§ KUTIPAN PILIHAN
------------------------------------------------------------

Lapisan kedua adalah kalangan islam idiologi yakni gerakan-gerakan juga yang menjadikan islam sebagai idiologinya seperti Hizbut Tahrir dan kelompok Salafi. Sejak tahun 2008 hingga saat ini mereka juga melancarkan kritik yang sangat keras dengan mengatakan PKS telah menyimpang dari ashalah ketika mendeklarasikan diri sebagai partai islam terbuka.

Lapisan ketiga adalah islam kultural seperti NU, Muhammadyah dan ormas-ormas islam lainya. PKS di benturkan dengan Muhammadyah melalui isu pencaplokan aset-aset Muhammadyah berupa masjid dan sekolah. Di NU, PKS dipertentangkan bahwa PKS adalah wahabi.

Lapisan keempat adalah adalah dari kalangan islam permisif yang umumnya tidak menerapkan syariat islam dalam kehidupan mereka sehari-hari. PKS dipertentangkan dengan islam garis keras yang islamnya berbeda dengan islam kebanyakan di Indonesia.

Lapisan kelima adalah kelompok nasinalis sekuler melalui isu bahwa PKS akan menerapkan syariat islam dan mendirikan pemerintahan islam jika berkuasa.

Gempuran terhadap PKS di berbagai lapisan tersebut menyebabkan PKS berada di posisi yang serba salah. Banyak laipsan –lapisan yang berupaya membuat PKS terisolasi ,lalu menjadi musuh bersama ,mengalami stagnasi dalam pertumbuhan dan akhirnya tereliminir dari pentas peta politik nasional.

------------------------------------------------------------

§ DATA TERCATAT
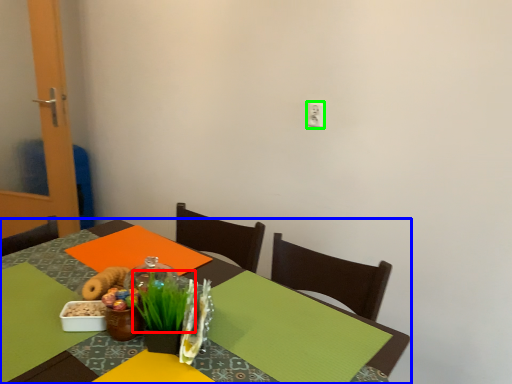
Question: Which object is the farthest from grass (highlighted by a red box)? Choose among these: table (highlighted by a blue box) or electric outlet (highlighted by a green box).

Choices:
 (A) table
 (B) electric outlet

Answer: (B)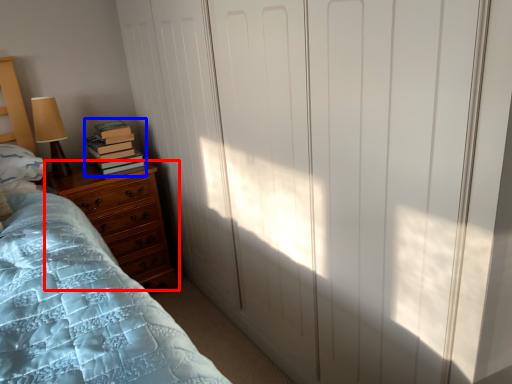
Question: Which object appears closest to the camera in this image, chest of drawers (highlighted by a red box) or book (highlighted by a blue box)?

Choices:
 (A) chest of drawers
 (B) book

Answer: (A)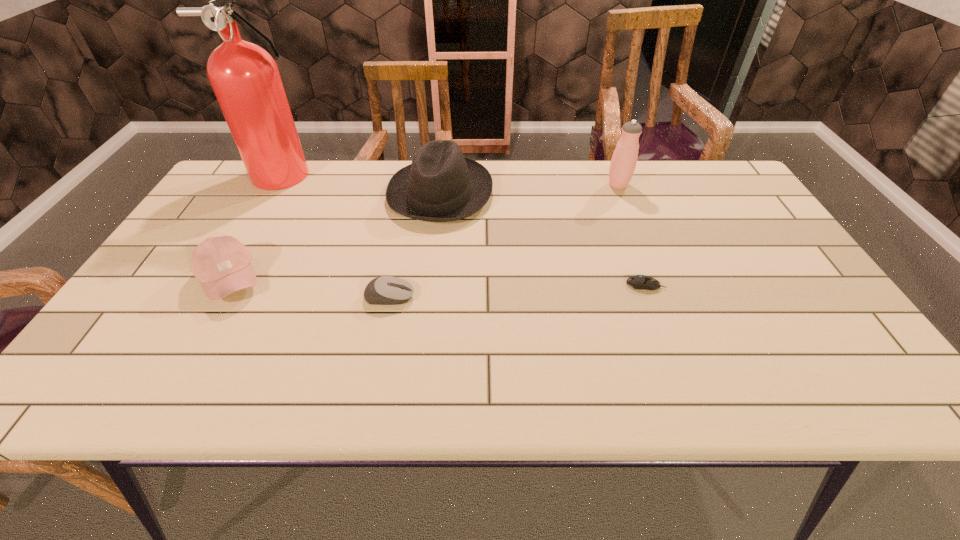
Where is `vacant space that's between the baseball cap and the shorter computer mouse`? vacant space that's between the baseball cap and the shorter computer mouse is located at coordinates (438, 282).

Locate an element on the screen. The height and width of the screenshot is (540, 960). free space that is in between the taller computer mouse and the shortest object is located at coordinates (517, 291).

The height and width of the screenshot is (540, 960). Identify the location of vacant space in between the second shortest object and the thermos bottle. (504, 241).

The width and height of the screenshot is (960, 540). In order to click on vacant area that lies between the shorter computer mouse and the baseball cap in this screenshot , I will do `click(438, 282)`.

The height and width of the screenshot is (540, 960). Find the location of `empty space between the fire extinguisher and the third shortest object`. empty space between the fire extinguisher and the third shortest object is located at coordinates (260, 227).

Image resolution: width=960 pixels, height=540 pixels. Identify the location of the fifth closest object to the second shortest object. (623, 163).

The width and height of the screenshot is (960, 540). I want to click on object that can be found as the closest to the fifth shortest object, so click(x=441, y=185).

This screenshot has height=540, width=960. What are the coordinates of `vacant region that satisfies the following two spatial constraints: 1. on the front side of the fire extinguisher; 2. on the right side of the third tallest object` in the screenshot? It's located at (281, 193).

Where is `free space that satisfies the following two spatial constraints: 1. on the front side of the thermos bottle; 2. on the front-facing side of the baseball cap`? free space that satisfies the following two spatial constraints: 1. on the front side of the thermos bottle; 2. on the front-facing side of the baseball cap is located at coordinates (655, 279).

Locate an element on the screen. vacant point that satisfies the following two spatial constraints: 1. on the front side of the tallest object; 2. on the front-facing side of the fourth tallest object is located at coordinates (233, 279).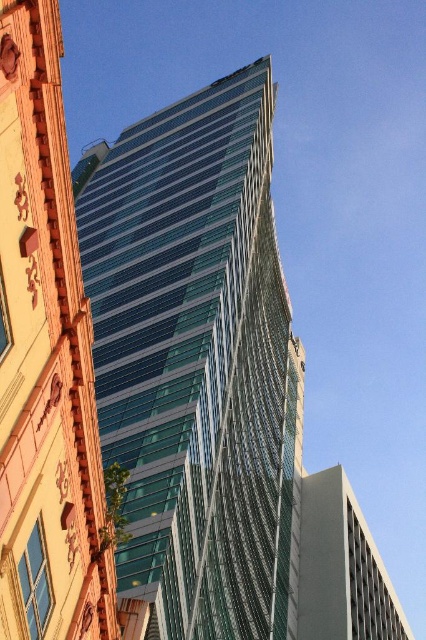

------------------------------------------------------------

§ DAFTAR TUGAS
• a. Menurut kutipan tentang PKS, isu apa yang dipakai untuk membenturkan PKS dengan Muhammadyah?
• b. Tuliskan ulang secara persis bagian kutipan tentang PKS dari "Lapisan kedua adalah" sampai "kebanyakan di Indonesia.".
Data itu adalah bahan tersendiri yang terpisah dari kutipan.

§ JAWABAN TIAP TUGAS
• a. Isu pencaplokan aset-aset Muhammadyah berupa masjid dan sekolah.

• b.
Lapisan kedua adalah kalangan islam idiologi yakni gerakan-gerakan juga yang menjadikan islam sebagai idiologinya seperti Hizbut Tahrir dan kelompok Salafi. Sejak tahun 2008 hingga saat ini mereka juga melancarkan kritik yang sangat keras dengan mengatakan PKS telah menyimpang dari ashalah ketika mendeklarasikan diri sebagai partai islam terbuka.

Lapisan ketiga adalah islam kultural seperti NU, Muhammadyah dan ormas-ormas islam lainya. PKS di benturkan dengan Muhammadyah melalui isu pencaplokan aset-aset Muhammadyah berupa masjid dan sekolah. Di NU, PKS dipertentangkan bahwa PKS adalah wahabi.

Lapisan keempat adalah adalah dari kalangan islam permisif yang umumnya tidak menerapkan syariat islam dalam kehidupan mereka sehari-hari. PKS dipertentangkan dengan islam garis keras yang islamnya berbeda dengan islam kebanyakan di Indonesia.